◆ **Problem to work on**
A copy of the listing below is needed, exact in every line and without images.

————————

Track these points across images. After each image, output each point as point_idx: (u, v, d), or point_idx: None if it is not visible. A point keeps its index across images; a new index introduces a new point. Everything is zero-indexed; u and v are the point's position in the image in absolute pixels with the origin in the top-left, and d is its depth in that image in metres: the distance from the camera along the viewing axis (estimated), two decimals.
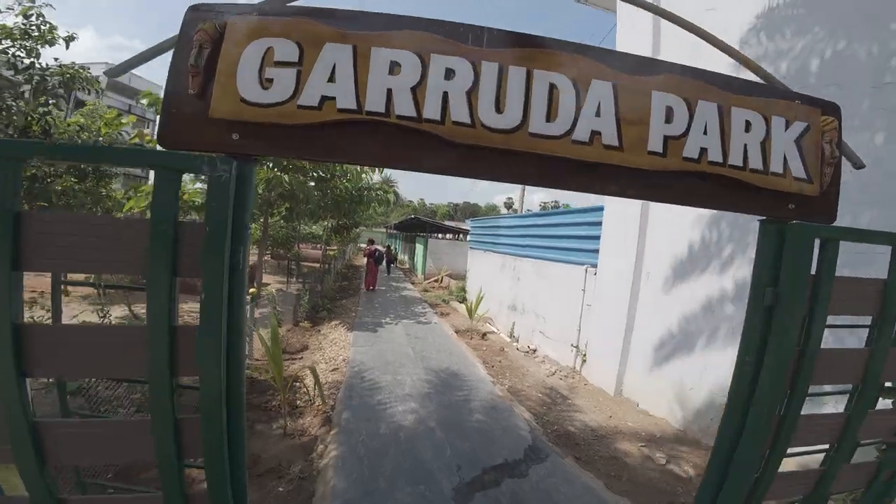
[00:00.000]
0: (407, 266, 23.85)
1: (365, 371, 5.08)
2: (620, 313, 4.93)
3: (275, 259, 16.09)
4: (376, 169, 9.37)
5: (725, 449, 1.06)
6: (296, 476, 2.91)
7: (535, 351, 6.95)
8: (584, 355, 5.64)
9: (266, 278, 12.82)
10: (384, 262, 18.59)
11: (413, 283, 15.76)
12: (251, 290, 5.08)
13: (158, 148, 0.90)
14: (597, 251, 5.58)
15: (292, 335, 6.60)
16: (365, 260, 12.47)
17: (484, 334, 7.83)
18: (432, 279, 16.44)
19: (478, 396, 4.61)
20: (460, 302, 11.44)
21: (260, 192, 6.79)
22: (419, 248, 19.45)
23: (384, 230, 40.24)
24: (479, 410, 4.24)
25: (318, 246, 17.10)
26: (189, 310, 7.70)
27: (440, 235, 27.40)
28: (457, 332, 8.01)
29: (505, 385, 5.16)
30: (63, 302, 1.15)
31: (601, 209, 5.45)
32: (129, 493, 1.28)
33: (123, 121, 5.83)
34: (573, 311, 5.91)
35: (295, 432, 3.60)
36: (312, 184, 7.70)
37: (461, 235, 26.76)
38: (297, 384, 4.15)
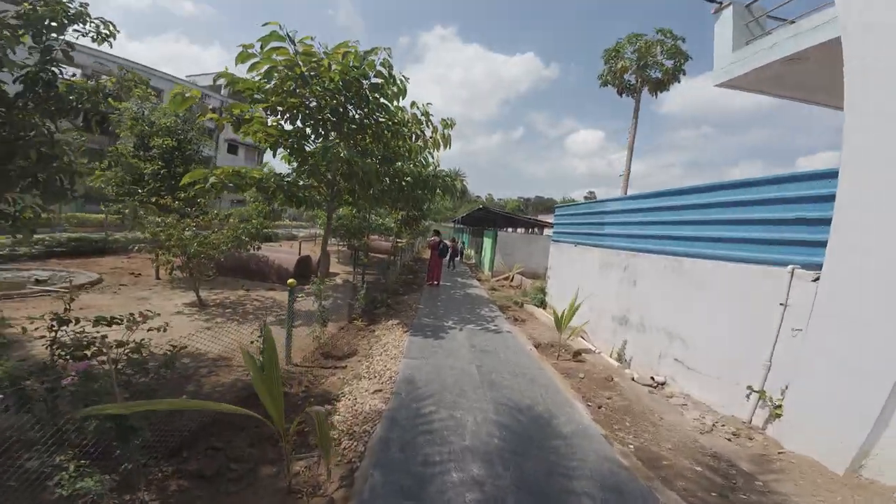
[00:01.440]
0: (473, 261, 22.41)
1: (414, 398, 3.70)
2: (886, 347, 2.61)
3: (350, 249, 16.19)
4: (443, 150, 8.03)
5: None
6: None
7: (663, 384, 4.76)
8: (777, 406, 3.37)
9: (337, 268, 12.67)
10: (448, 256, 17.52)
11: (479, 281, 14.20)
12: (289, 281, 4.07)
13: None
14: (807, 243, 3.27)
15: (343, 335, 5.62)
16: (429, 252, 11.34)
17: (577, 353, 5.85)
18: (501, 277, 14.65)
19: (586, 466, 2.84)
20: (538, 305, 9.49)
21: (322, 163, 5.99)
22: (487, 242, 17.78)
23: (452, 225, 39.56)
24: (592, 497, 2.48)
25: (390, 238, 16.76)
26: (256, 297, 7.16)
27: (510, 229, 25.33)
28: (537, 345, 6.19)
29: (629, 444, 3.26)
30: None
31: (834, 174, 3.09)
32: None
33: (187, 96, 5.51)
34: (755, 334, 3.65)
35: (303, 488, 2.37)
36: (369, 160, 6.67)
37: (536, 229, 24.29)
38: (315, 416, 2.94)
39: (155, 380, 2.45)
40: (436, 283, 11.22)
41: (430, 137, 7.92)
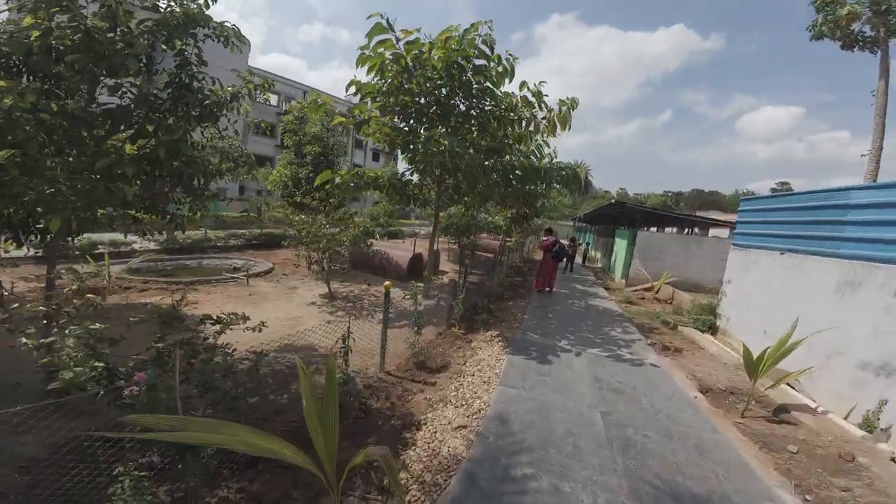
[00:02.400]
0: (598, 265, 19.20)
1: (505, 447, 2.82)
2: None
3: (461, 248, 16.33)
4: (560, 131, 6.67)
5: None
6: None
7: None
8: None
9: (447, 266, 12.82)
10: (565, 259, 15.41)
11: (608, 290, 11.76)
12: (386, 283, 3.84)
13: None
14: None
15: (440, 343, 5.19)
16: (542, 254, 9.99)
17: (781, 409, 3.72)
18: (641, 287, 11.77)
19: None
20: (702, 330, 6.94)
21: (419, 154, 5.80)
22: (620, 243, 14.76)
23: (571, 223, 35.54)
24: None
25: (499, 237, 16.07)
26: (374, 292, 7.45)
27: (654, 228, 20.57)
28: (705, 391, 4.29)
29: None
30: None
31: None
32: None
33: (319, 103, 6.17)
34: None
35: None
36: (472, 151, 6.05)
37: (696, 228, 18.98)
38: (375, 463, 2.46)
39: (235, 388, 2.31)
40: (548, 289, 9.78)
41: (544, 119, 6.68)
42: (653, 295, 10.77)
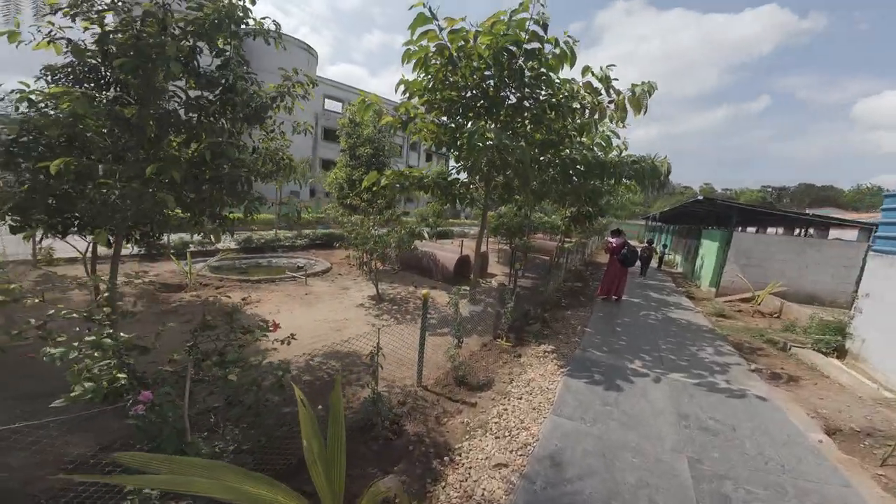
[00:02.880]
0: (678, 270, 16.71)
1: (556, 497, 2.27)
2: None
3: (512, 249, 15.56)
4: (638, 115, 5.71)
5: None
6: None
7: None
8: None
9: (496, 268, 12.22)
10: (639, 262, 13.64)
11: (692, 299, 10.03)
12: (423, 292, 3.53)
13: None
14: None
15: (484, 355, 4.73)
16: (608, 257, 8.84)
17: None
18: (737, 296, 9.83)
19: None
20: (826, 353, 5.40)
21: (464, 151, 5.43)
22: (708, 245, 12.61)
23: (643, 223, 31.82)
24: None
25: (556, 237, 14.93)
26: (420, 295, 7.32)
27: (753, 229, 17.28)
28: (832, 432, 3.20)
29: None
30: None
31: None
32: None
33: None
34: None
35: None
36: (522, 143, 5.46)
37: (810, 230, 15.52)
38: None
39: (258, 403, 2.15)
40: (615, 297, 8.61)
41: (611, 104, 5.78)
42: (753, 307, 8.87)
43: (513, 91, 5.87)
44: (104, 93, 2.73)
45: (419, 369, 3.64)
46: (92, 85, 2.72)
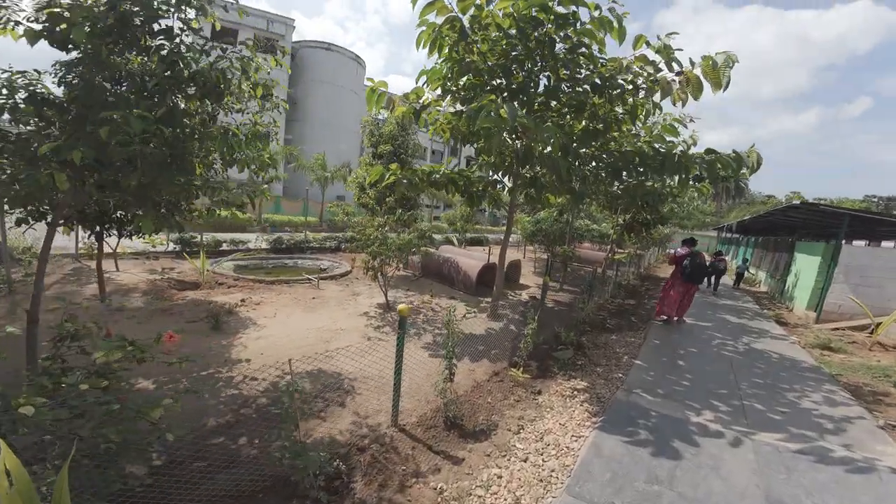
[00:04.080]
0: (762, 288, 13.84)
1: None
2: None
3: (550, 258, 14.14)
4: (719, 91, 4.33)
5: None
6: None
7: None
8: None
9: (530, 279, 10.93)
10: (709, 277, 11.44)
11: (783, 325, 7.91)
12: (400, 307, 2.72)
13: None
14: None
15: (490, 388, 3.71)
16: (671, 269, 7.24)
17: None
18: (846, 324, 7.55)
19: None
20: None
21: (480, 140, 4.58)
22: (804, 259, 10.13)
23: (713, 234, 27.63)
24: None
25: (606, 248, 13.21)
26: (435, 304, 6.47)
27: (866, 242, 13.74)
28: None
29: None
30: None
31: None
32: None
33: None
34: None
35: None
36: (549, 124, 4.43)
37: None
38: None
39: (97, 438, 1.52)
40: (677, 318, 6.99)
41: (677, 78, 4.52)
42: (872, 339, 6.61)
43: (545, 71, 4.94)
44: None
45: (395, 404, 2.84)
46: None
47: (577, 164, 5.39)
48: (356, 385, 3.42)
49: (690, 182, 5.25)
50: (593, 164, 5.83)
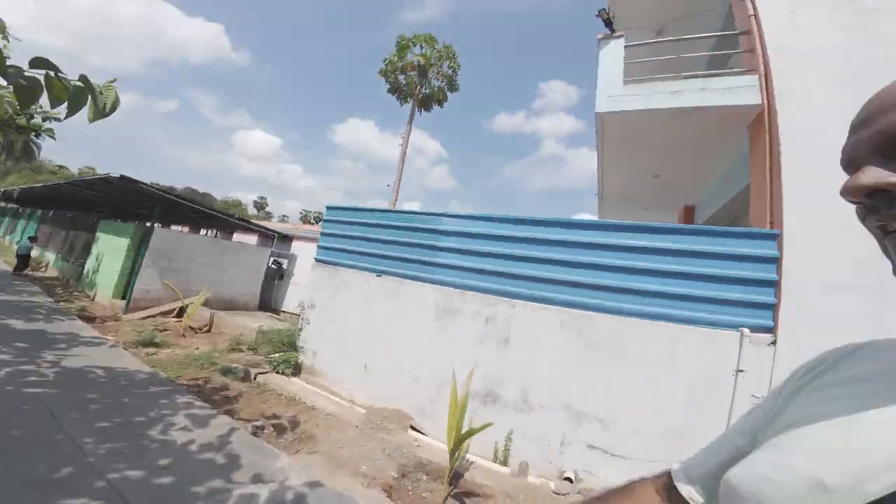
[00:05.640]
0: (50, 273, 11.07)
1: None
2: None
3: None
4: None
5: None
6: None
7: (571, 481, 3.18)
8: None
9: None
10: None
11: (90, 321, 6.51)
12: None
13: None
14: (758, 305, 3.04)
15: None
16: None
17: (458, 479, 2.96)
18: (157, 310, 7.72)
19: None
20: (285, 373, 5.12)
21: None
22: (112, 241, 9.15)
23: None
24: None
25: None
26: None
27: (159, 224, 15.23)
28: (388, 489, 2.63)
29: None
30: None
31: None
32: None
33: None
34: (705, 407, 2.91)
35: None
36: None
37: (214, 231, 16.25)
38: None
39: None
40: None
41: None
42: (184, 323, 7.15)
43: None
44: None
45: None
46: None
47: None
48: None
49: None
50: None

————————

◆ **Exercise response**
Track these points across images. After each image, output each point as point_idx: (u, v, d), or point_idx: None if it is not visible. A point keeps its index across images; a new index introduces a new point. Everything is zero-indexed; u and v are the point's position in the image in absolute pixels with the origin in the top-left, and d is its depth in that image in metres: the distance from the camera along the viewing axis (estimated), two decimals.
[00:00.000]
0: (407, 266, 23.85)
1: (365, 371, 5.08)
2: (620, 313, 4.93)
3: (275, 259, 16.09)
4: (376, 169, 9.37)
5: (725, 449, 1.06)
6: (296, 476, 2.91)
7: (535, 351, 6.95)
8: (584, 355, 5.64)
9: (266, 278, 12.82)
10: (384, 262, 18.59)
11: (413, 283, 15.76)
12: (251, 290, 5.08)
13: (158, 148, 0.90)
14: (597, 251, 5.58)
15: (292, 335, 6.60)
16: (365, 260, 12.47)
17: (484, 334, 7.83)
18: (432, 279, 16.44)
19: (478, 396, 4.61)
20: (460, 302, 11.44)
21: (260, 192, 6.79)
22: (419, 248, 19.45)
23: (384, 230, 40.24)
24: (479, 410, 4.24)
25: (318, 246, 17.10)
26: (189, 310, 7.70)
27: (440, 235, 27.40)
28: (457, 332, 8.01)
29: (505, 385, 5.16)
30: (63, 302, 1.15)
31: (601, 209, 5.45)
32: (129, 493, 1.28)
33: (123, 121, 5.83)
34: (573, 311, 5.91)
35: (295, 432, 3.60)
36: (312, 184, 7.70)
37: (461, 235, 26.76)
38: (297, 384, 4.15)
[00:01.440]
0: (473, 261, 22.41)
1: (414, 398, 3.70)
2: (886, 347, 2.61)
3: (350, 249, 16.19)
4: (443, 150, 8.03)
5: None
6: None
7: (663, 384, 4.76)
8: (777, 406, 3.37)
9: (337, 268, 12.67)
10: (448, 256, 17.52)
11: (479, 281, 14.20)
12: (289, 281, 4.07)
13: None
14: (807, 243, 3.27)
15: (343, 335, 5.62)
16: (429, 252, 11.34)
17: (577, 353, 5.85)
18: (501, 277, 14.65)
19: (586, 466, 2.84)
20: (538, 305, 9.49)
21: (322, 163, 5.99)
22: (487, 242, 17.78)
23: (452, 225, 39.56)
24: (592, 497, 2.48)
25: (390, 238, 16.76)
26: (256, 297, 7.16)
27: (510, 229, 25.33)
28: (537, 345, 6.19)
29: (629, 444, 3.26)
30: None
31: (834, 174, 3.09)
32: None
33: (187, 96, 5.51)
34: (755, 334, 3.65)
35: (303, 488, 2.37)
36: (369, 160, 6.67)
37: (536, 229, 24.29)
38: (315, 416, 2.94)
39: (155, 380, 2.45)
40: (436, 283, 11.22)
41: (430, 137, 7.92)
[00:02.400]
0: (598, 265, 19.20)
1: (505, 447, 2.82)
2: None
3: (461, 248, 16.33)
4: (560, 131, 6.67)
5: None
6: None
7: None
8: None
9: (447, 266, 12.82)
10: (565, 259, 15.41)
11: (608, 290, 11.76)
12: (386, 283, 3.84)
13: None
14: None
15: (440, 343, 5.19)
16: (542, 254, 9.99)
17: (781, 409, 3.72)
18: (641, 287, 11.77)
19: None
20: (702, 330, 6.94)
21: (419, 154, 5.80)
22: (620, 243, 14.76)
23: (571, 223, 35.54)
24: None
25: (499, 237, 16.07)
26: (374, 292, 7.45)
27: (654, 228, 20.57)
28: (705, 391, 4.29)
29: None
30: None
31: None
32: None
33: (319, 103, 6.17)
34: None
35: None
36: (472, 151, 6.05)
37: (696, 228, 18.98)
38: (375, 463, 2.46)
39: (235, 388, 2.31)
40: (548, 289, 9.78)
41: (544, 119, 6.68)
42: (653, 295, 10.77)
[00:02.880]
0: (678, 270, 16.71)
1: (556, 497, 2.27)
2: None
3: (512, 249, 15.56)
4: (638, 115, 5.71)
5: None
6: None
7: None
8: None
9: (496, 268, 12.22)
10: (639, 262, 13.64)
11: (692, 299, 10.03)
12: (423, 292, 3.53)
13: None
14: None
15: (484, 355, 4.73)
16: (608, 257, 8.84)
17: None
18: (737, 296, 9.83)
19: None
20: (826, 353, 5.40)
21: (464, 151, 5.43)
22: (708, 245, 12.61)
23: (643, 223, 31.82)
24: None
25: (556, 237, 14.93)
26: (420, 295, 7.32)
27: (753, 229, 17.28)
28: (832, 432, 3.20)
29: None
30: None
31: None
32: None
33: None
34: None
35: None
36: (522, 143, 5.46)
37: (810, 230, 15.52)
38: None
39: (258, 403, 2.15)
40: (615, 297, 8.61)
41: (611, 104, 5.78)
42: (753, 307, 8.87)
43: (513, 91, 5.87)
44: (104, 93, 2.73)
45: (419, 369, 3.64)
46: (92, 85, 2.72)
[00:04.080]
0: (762, 288, 13.84)
1: None
2: None
3: (550, 258, 14.14)
4: (719, 91, 4.33)
5: None
6: None
7: None
8: None
9: (530, 279, 10.93)
10: (709, 277, 11.44)
11: (783, 325, 7.91)
12: (400, 307, 2.72)
13: None
14: None
15: (490, 388, 3.71)
16: (671, 269, 7.24)
17: None
18: (846, 324, 7.55)
19: None
20: None
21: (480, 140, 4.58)
22: (804, 259, 10.13)
23: (713, 234, 27.63)
24: None
25: (606, 248, 13.21)
26: (435, 304, 6.47)
27: (866, 242, 13.74)
28: None
29: None
30: None
31: None
32: None
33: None
34: None
35: None
36: (549, 124, 4.43)
37: None
38: None
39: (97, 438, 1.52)
40: (677, 318, 6.99)
41: (677, 78, 4.52)
42: (872, 339, 6.61)
43: (545, 71, 4.94)
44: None
45: (395, 404, 2.84)
46: None
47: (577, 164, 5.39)
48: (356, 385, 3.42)
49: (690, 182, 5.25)
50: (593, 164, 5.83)
[00:05.640]
0: (50, 273, 11.07)
1: None
2: None
3: None
4: None
5: None
6: None
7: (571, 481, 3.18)
8: None
9: None
10: None
11: (90, 321, 6.51)
12: None
13: None
14: (758, 305, 3.04)
15: None
16: None
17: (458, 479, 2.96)
18: (157, 310, 7.72)
19: None
20: (285, 373, 5.12)
21: None
22: (112, 241, 9.15)
23: None
24: None
25: None
26: None
27: (159, 224, 15.23)
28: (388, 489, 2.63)
29: None
30: None
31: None
32: None
33: None
34: (705, 407, 2.91)
35: None
36: None
37: (214, 231, 16.25)
38: None
39: None
40: None
41: None
42: (184, 323, 7.15)
43: None
44: None
45: None
46: None
47: None
48: None
49: None
50: None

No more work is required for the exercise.